Professor, former grad
student taking different routes in autonomous research

The
primary goals of faculty members in the School of Engineering
and Applied Science (SEAS) are to conduct first-class research
and groom students into future colleagues by providing them
with a solid education and a love of engineering.
Naomi E. Leonard '85, a professor of mechanical
and aerospace engineering, has accomplished both of these
goals with aplomb.
Professor Leonard specializes in the study
and design of autonomous underwater vehicles. She passed her
zest for the topic onto her former graduate student Craig
Woolsey *01. Professor Woolsey has joined the faculty at Virginia
Polytechnic Institute and State University, more commonly
known as Virginia Tech. There, he has begun his own research
program that is related to the work he performed in Professor
Leonard's lab.
Although Professor Woolsey and his mentor
are proceeding along different paths, they are both studying
control theory with the purpose of designing vehicles that
will effectively respond to their environment autonomously.
School of gliders
ready for testing in Monterey Bay
by
Peter Page
Most people, if asked to think "sardine"
with their eyes shut, will understandably first picture a
rectangular can packed with many oily, little fish.
Living sardines are almost as chummy, spending
their lives in close-knit schools. Like starlings of the sea,
large sardine schools moving smartly in unison intimidate
predators, and graze optimally, an adaptation that inspires
Naomi E. Leonard's work.

+ + + + + + +

Complete the following:
- 1) Please rewrite the paragraph of the engineering news text that begins "Professor Leonard specializes in the study" as a short list that keeps its main facts.
- 2) Resume the engineering news text on gliders and sardine schools, starting after its final sentence.

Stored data
+ + + + + + +

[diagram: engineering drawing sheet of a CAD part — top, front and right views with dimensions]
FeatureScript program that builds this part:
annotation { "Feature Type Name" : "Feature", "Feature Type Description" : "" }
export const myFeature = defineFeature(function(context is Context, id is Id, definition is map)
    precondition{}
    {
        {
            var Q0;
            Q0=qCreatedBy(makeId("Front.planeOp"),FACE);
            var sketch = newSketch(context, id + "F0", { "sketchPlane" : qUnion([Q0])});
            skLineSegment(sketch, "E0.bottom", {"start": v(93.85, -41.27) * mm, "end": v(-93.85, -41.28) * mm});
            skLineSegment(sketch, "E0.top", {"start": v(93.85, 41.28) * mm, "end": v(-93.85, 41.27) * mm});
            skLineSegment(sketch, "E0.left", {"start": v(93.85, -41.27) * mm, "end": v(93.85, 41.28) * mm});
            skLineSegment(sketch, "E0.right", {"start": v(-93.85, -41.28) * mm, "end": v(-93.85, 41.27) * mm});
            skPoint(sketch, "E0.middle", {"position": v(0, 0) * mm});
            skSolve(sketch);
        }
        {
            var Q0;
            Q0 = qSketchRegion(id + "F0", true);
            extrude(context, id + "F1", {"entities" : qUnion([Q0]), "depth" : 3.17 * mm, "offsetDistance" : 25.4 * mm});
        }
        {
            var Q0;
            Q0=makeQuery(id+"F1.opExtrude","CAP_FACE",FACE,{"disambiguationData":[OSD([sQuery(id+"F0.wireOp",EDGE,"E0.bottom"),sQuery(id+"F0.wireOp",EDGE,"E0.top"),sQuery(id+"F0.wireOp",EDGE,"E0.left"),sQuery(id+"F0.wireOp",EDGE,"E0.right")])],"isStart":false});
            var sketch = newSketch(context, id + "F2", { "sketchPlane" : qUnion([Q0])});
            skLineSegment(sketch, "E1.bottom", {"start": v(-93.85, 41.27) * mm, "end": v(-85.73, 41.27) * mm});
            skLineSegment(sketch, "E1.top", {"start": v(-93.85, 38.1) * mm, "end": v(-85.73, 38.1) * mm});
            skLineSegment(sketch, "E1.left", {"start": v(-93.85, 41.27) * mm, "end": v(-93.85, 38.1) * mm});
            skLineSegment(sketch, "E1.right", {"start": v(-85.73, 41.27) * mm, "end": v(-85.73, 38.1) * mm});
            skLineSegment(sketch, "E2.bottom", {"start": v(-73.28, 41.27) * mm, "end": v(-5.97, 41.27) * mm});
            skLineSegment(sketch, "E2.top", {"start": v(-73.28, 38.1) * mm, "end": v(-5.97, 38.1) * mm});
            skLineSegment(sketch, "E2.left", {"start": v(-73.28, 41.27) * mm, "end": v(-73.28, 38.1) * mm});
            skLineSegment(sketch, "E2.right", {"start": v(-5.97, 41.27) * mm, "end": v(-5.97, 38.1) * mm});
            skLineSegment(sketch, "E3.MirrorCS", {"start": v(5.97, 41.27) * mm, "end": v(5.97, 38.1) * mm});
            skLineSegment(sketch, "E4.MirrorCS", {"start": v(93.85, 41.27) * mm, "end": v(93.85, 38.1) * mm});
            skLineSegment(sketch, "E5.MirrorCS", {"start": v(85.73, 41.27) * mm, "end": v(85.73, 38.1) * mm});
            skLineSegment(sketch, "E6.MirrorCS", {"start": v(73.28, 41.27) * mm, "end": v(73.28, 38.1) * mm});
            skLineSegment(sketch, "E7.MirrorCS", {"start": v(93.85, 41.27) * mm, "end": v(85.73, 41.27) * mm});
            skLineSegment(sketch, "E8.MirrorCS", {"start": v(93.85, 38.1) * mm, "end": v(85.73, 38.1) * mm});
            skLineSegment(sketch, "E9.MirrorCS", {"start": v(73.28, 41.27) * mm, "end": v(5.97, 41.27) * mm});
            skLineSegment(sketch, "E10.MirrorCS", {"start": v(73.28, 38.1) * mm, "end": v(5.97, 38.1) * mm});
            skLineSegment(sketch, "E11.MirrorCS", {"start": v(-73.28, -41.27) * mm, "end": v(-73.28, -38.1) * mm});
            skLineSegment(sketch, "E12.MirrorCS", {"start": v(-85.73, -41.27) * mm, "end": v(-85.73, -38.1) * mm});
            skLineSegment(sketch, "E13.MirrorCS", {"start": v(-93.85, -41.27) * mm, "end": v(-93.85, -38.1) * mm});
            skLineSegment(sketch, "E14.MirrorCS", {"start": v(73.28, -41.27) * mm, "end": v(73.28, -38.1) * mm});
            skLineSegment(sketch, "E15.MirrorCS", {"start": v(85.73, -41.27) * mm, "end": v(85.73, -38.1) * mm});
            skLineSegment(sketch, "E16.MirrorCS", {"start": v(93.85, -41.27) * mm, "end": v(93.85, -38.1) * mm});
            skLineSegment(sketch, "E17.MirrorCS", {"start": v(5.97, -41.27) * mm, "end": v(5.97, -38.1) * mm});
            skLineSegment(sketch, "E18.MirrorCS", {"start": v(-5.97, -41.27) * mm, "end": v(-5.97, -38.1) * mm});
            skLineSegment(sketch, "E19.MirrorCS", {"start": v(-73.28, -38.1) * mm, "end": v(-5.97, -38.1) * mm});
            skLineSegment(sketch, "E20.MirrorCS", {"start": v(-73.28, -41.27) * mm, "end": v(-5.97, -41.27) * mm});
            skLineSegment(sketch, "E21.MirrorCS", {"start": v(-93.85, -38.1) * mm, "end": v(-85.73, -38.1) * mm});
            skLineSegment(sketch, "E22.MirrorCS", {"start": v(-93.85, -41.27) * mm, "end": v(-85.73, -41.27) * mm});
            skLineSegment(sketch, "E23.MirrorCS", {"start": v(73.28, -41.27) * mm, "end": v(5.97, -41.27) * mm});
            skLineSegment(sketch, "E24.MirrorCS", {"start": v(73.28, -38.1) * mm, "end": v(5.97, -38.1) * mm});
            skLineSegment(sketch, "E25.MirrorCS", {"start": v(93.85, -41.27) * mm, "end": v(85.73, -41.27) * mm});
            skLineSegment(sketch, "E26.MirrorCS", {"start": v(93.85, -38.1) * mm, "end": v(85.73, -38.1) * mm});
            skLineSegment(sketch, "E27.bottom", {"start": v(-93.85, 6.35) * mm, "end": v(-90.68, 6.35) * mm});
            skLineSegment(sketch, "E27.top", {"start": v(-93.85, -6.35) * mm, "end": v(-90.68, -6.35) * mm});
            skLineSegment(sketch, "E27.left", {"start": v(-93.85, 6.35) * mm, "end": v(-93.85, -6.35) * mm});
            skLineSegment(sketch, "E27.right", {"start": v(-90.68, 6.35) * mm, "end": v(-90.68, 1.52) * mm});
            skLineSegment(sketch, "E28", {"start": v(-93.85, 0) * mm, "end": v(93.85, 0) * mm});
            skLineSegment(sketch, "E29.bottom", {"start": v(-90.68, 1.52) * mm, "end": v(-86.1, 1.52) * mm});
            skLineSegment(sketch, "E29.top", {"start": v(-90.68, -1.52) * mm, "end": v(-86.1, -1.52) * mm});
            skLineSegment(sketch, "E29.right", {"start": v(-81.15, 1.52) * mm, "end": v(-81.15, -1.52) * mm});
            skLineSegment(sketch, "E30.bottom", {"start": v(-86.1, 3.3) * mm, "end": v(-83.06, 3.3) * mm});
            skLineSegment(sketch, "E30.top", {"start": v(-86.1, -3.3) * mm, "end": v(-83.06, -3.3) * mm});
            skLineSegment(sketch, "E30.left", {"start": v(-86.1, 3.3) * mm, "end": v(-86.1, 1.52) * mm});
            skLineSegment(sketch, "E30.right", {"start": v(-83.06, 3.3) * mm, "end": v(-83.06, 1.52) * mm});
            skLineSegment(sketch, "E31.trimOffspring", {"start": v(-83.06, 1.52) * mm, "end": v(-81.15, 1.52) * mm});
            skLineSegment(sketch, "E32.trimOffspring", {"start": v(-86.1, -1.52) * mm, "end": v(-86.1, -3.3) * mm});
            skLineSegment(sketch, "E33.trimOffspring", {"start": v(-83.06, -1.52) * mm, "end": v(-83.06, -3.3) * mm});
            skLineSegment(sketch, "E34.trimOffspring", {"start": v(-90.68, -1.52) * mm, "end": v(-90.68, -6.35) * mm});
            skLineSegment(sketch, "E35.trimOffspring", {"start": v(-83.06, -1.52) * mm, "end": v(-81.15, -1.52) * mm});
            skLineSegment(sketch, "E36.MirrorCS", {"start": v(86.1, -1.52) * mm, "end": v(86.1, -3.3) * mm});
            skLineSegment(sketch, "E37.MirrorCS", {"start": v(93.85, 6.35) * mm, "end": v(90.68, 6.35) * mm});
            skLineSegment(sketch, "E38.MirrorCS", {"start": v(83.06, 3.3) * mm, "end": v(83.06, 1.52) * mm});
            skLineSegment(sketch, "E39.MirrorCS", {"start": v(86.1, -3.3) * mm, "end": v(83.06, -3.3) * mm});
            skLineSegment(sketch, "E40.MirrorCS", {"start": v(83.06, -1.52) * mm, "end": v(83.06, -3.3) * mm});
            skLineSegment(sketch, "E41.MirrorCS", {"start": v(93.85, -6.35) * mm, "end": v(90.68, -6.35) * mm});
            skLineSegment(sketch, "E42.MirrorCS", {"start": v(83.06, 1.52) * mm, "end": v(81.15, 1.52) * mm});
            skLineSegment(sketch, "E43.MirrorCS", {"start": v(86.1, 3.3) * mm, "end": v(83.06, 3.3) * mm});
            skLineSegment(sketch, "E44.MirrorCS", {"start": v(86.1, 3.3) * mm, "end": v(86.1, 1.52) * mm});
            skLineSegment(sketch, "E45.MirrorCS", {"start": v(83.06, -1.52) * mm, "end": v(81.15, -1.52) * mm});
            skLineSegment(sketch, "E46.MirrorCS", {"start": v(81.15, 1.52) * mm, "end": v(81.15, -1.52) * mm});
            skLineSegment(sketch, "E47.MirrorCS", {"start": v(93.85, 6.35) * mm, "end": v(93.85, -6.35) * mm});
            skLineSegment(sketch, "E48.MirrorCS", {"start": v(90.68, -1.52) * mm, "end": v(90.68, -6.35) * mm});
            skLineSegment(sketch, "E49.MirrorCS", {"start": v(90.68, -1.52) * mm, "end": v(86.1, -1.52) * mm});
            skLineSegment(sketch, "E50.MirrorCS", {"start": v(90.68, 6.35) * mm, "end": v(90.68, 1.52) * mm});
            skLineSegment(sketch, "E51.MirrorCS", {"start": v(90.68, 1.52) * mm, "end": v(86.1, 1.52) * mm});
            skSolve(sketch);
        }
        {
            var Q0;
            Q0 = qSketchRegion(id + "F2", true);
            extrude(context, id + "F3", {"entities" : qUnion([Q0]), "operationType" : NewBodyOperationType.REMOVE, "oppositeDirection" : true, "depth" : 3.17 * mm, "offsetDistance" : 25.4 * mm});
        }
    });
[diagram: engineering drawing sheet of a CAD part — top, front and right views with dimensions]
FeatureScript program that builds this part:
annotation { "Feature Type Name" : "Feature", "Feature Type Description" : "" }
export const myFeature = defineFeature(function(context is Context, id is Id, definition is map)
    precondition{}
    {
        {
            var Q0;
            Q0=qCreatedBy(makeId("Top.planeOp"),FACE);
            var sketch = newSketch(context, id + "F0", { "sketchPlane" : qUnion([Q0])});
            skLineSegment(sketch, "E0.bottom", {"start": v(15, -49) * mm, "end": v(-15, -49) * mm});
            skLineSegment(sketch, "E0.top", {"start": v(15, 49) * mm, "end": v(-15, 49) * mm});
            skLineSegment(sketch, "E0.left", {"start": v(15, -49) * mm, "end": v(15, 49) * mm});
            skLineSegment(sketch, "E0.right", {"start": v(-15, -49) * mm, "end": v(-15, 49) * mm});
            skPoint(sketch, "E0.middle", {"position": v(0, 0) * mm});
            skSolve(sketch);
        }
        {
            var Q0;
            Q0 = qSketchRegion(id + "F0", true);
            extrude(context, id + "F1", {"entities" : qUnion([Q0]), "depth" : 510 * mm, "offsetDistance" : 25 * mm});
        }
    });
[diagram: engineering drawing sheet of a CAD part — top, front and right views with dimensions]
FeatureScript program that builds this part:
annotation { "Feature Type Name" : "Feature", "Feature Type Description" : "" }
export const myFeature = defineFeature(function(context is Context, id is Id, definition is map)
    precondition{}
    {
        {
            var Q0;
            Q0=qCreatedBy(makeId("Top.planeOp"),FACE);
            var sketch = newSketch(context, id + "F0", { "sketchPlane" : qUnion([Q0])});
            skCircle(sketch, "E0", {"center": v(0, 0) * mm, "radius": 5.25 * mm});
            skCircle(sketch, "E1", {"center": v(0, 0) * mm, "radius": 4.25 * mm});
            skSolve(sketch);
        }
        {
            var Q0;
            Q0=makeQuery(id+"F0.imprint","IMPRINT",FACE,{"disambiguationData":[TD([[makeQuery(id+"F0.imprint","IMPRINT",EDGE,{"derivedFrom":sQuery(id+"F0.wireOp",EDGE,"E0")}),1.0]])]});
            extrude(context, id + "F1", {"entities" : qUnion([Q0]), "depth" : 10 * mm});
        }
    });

+ + + + + + +

Expected responses:
- 1)
- Naomi E. Leonard studies and designs autonomous underwater vehicles.
- She passed her zest for the topic on to her former graduate student, Craig Woolsey.
- Woolsey has joined the faculty at Virginia Polytechnic Institute and State University (Virginia Tech).
- There he has begun his own research program, related to the work he did in Leonard's lab.

- 2)
A professor of mechanical and aerospace
engineering and director of the Dynamical Control Systems
Laboratory, Professor Leonard is developing a control theory
for stringing a sensory necklace from a dozen handcrafted,
diving robots that, gram for gram, are far simpler than a
solitary sardine.
The gliders can't yet even communicate
with each other while submerged; however, with frequent enough
communication on the surface, it is planned that the gliders
will emulate a sardine school's uncanny, synchronized response
to environmental feedback.
"A school makes decisions and responds
at a higher level of intelligence than the individuals,"
Professor Leonard said. "The fish school is our metaphor."
Photo
by Frank Wojciechowski
Naomi
Leonard, professor in the Department of Mechanical and
Aerospace Engineering, specializes in the study and
design of autonomous underwater vehicles.
|
Schooling synergistically improves the
capacity of ocean dwellers to respond effectively to a dynamic
environment. Professor Leonard is confident that what works
equally well for witless sardines and brainy dolphins and
whales will make drones smart enough to descend a temperature
gradient toward the turbulent thermal front of an upwelling
event and return smarter from each dive.
She and her collaborators in the ONR-sponsored
Autonomous Ocean Sampling Network II (AOSN II) project will
set loose a school of gliders for six weeks this summer in
Monterey Bay, Calif.
The gliders, working in two sets, will
probe in and around the upwelling of cold, nutrient-rich water
from an ocean canyon conveniently located within sight of
land.
Every two hours the gliders will surface,
orient themselves to each other via GPS, share data, and resume
the dive.
"We want to collect specific, targeted
data that will be best for understanding and forecasting,
in this instance the upwelling event," Professor Leonard
said. "In advance, we are writing these control theory
algorithms that say 'Given what you are measuring and what
you want to do, this is how you should respond.'"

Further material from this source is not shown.